Wine in a can. That, my friends, is representative of the darkest that a dark time can get. Picture a young Hannah, a sophomore in college with the dewy freshness of being away from home for the first time finally worn off. I was barely employed at a job I hated, struggling through my math and science classes, and wishing that my literature courses would stretch me more. My boyfriend was living in Argentina, I had very few friends, and more than enough time to feel very, very sorry for myself.
At the time, I had only taken a few introductory lit classes, and they were all (in my haughty opinion) boring and easy. I mean, this was my higher education for god’s sake! I needed to learn! I needed to wear thick glasses and read Kerouac underneath old oak trees on campus and make everyone feel intimidated by my intelligence and suave coolness! I needed to brag about my short stories that I was writing on my godawful electric typewriter that I could barely lift. I needed intellectual companions who would discuss their opinions about the nature of the Picaresque novel with me at coffee shops! I wasn’t asking for much, people.
Disappointment settled on me as I began to realize that:
A. I had unrealistic expectations of what college was supposed to be like
B. I had become an asshole who was ignoring the few friends I already had
So naturally, instead of doing anything to salvage the situation, I dragged out my aforementioned typewriter and began banging out story after story about damaged, unhappy, un-fixable people who I was sure were thinly veiled versions of my tortured self. They were unlucky in love, had enormous daddy issues, and said lots of curse words. I was so proud. This was my destiny, and if it was my destiny to be miserable and write genius fiction, then so be it.
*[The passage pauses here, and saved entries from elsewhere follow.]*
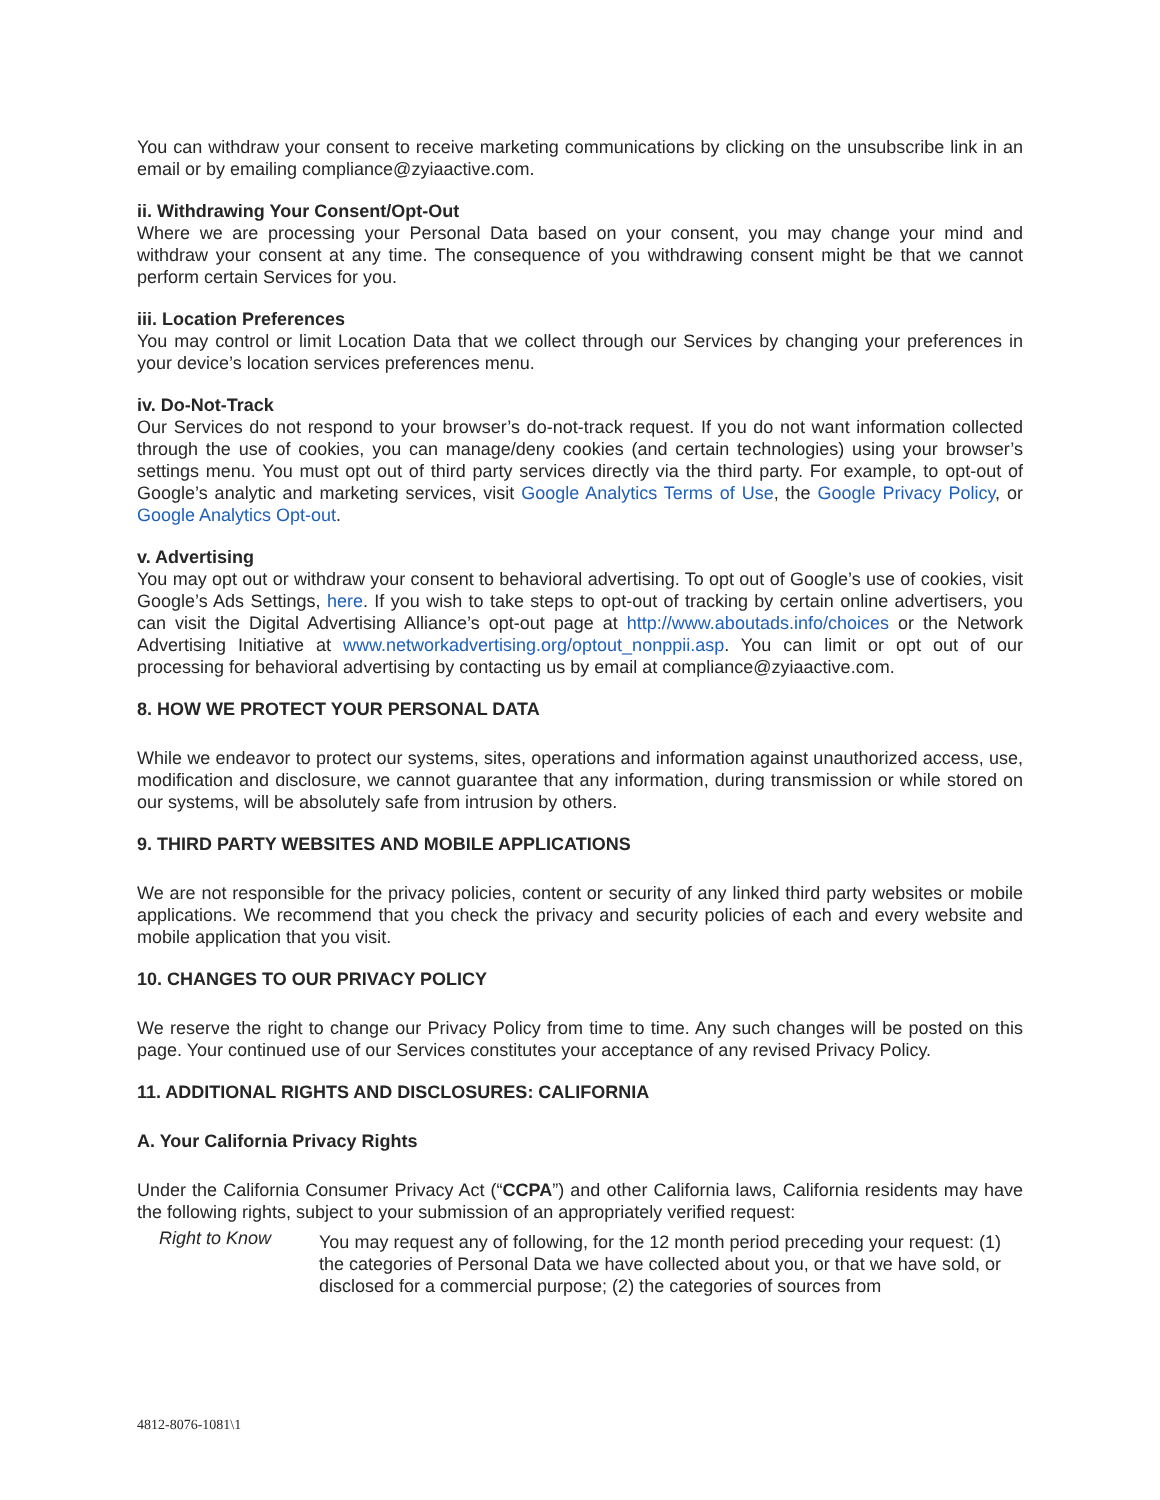You can withdraw your consent to receive marketing communications by clicking on the unsubscribe link in an email or by emailing compliance@zyiaactive.com.
ii. Withdrawing Your Consent/Opt-Out
Where we are processing your Personal Data based on your consent, you may change your mind and withdraw your consent at any time. The consequence of you withdrawing consent might be that we cannot perform certain Services for you.
iii. Location Preferences
You may control or limit Location Data that we collect through our Services by changing your preferences in your device’s location services preferences menu.
iv. Do-Not-Track
Our Services do not respond to your browser’s do-not-track request. If you do not want information collected through the use of cookies, you can manage/deny cookies (and certain technologies) using your browser’s settings menu. You must opt out of third party services directly via the third party. For example, to opt-out of Google’s analytic and marketing services, visit Google Analytics Terms of Use, the Google Privacy Policy, or Google Analytics Opt-out.
v. Advertising
You may opt out or withdraw your consent to behavioral advertising. To opt out of Google’s use of cookies, visit Google’s Ads Settings, here. If you wish to take steps to opt-out of tracking by certain online advertisers, you can visit the Digital Advertising Alliance’s opt-out page at http://www.aboutads.info/choices or the Network Advertising Initiative at www.networkadvertising.org/optout_nonppii.asp. You can limit or opt out of our processing for behavioral advertising by contacting us by email at compliance@zyiaactive.com.
8. HOW WE PROTECT YOUR PERSONAL DATA
While we endeavor to protect our systems, sites, operations and information against unauthorized access, use, modification and disclosure, we cannot guarantee that any information, during transmission or while stored on our systems, will be absolutely safe from intrusion by others.
9. THIRD PARTY WEBSITES AND MOBILE APPLICATIONS
We are not responsible for the privacy policies, content or security of any linked third party websites or mobile applications. We recommend that you check the privacy and security policies of each and every website and mobile application that you visit.
10. CHANGES TO OUR PRIVACY POLICY
We reserve the right to change our Privacy Policy from time to time. Any such changes will be posted on this page. Your continued use of our Services constitutes your acceptance of any revised Privacy Policy.
11. ADDITIONAL RIGHTS AND DISCLOSURES: CALIFORNIA
A. Your California Privacy Rights
Under the California Consumer Privacy Act (“CCPA”) and other California laws, California residents may have the following rights, subject to your submission of an appropriately verified request:
Right to Know
You may request any of following, for the 12 month period preceding your request: (1) the categories of Personal Data we have collected about you, or that we have sold, or disclosed for a commercial purpose; (2) the categories of sources from
4812-8076-1081\1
I decided that I should start smoking and drinking since that’s what serious writers do, and so I began, rather shakily, down the road to badassdom. I was terrible at it. It was hard to keep up the affect of aloof anger and literary-ness when I had to take a shower after every cigarette I smoked and the only wine we had was canned. Who in the hell buys canned wine? Who even thought of that? I’d like to exchange words with that person. Regardless, it was what was on top of our apartment refrigerator in large quantities, so canned wine it was.
I was literally forcing myself to be unhappy, and it was working. I sank into a hole that I began to think I was never going to escape from, and it didn’t feel cool anymore. It just felt lonely. I was ignoring my best friend, and constantly complaining to her that I didn’t have friends anymore. To this day, that is what I regret the most about that terrible year, that I undervalued and ignored the person who reached her hands out to help me the entire time.
Eventually, I transferred schools, moved to a new city, and started drinking wine from glass bottles. My boyfriend came home, I got a job I liked, I began to study under authors like Tom Franklin and Jack Pendarvis, and life began to creep back in. Every now and then, I would pull out the giant typewriter when I felt blue, and I’d stamp out a quick, sad, story, which all of the sudden felt like they had a real, tangible stomach-sinking melancholy to them, even though I wasn’t so sad anymore.
Right before I graduated from college I put my typewriter away for good. I associated good writing with inexplicable, cancerous sadness, and I didn’t want to be sad anymore, I wanted to be loved by other people, and I wanted to love them back. It felt like I was incapable of loving things besides myself in that dark time. The sad thing is, I never found the balance. I stopped writing fiction for good, and years later, I still miss that stupid, terrible typewriter.
I go back every now and then and read what I wrote in college and marvel at it how decent it actually is. It almost proves to me that misery breeds creativity, which I want so badly to be a lie. Was Hemingway’s genius really fueled by his alcoholism and anger? Would Virginia Woolf’s writing have been mediocre if she had felt loved and content, and not always trapped under watchful eyes? I so wish I had an answer to this question, and I guess it’s because I want to feel like I made the right decision. That by deciding not to write, I decided to live. But that feels wrong. It feels like I should be able to have both. I just don’t know.
Incidentally, someone wrote a book about the connection between alcoholism and genius. It’s called The Trip to Echo Spring: On Writers and Drinking by Olivia Laing.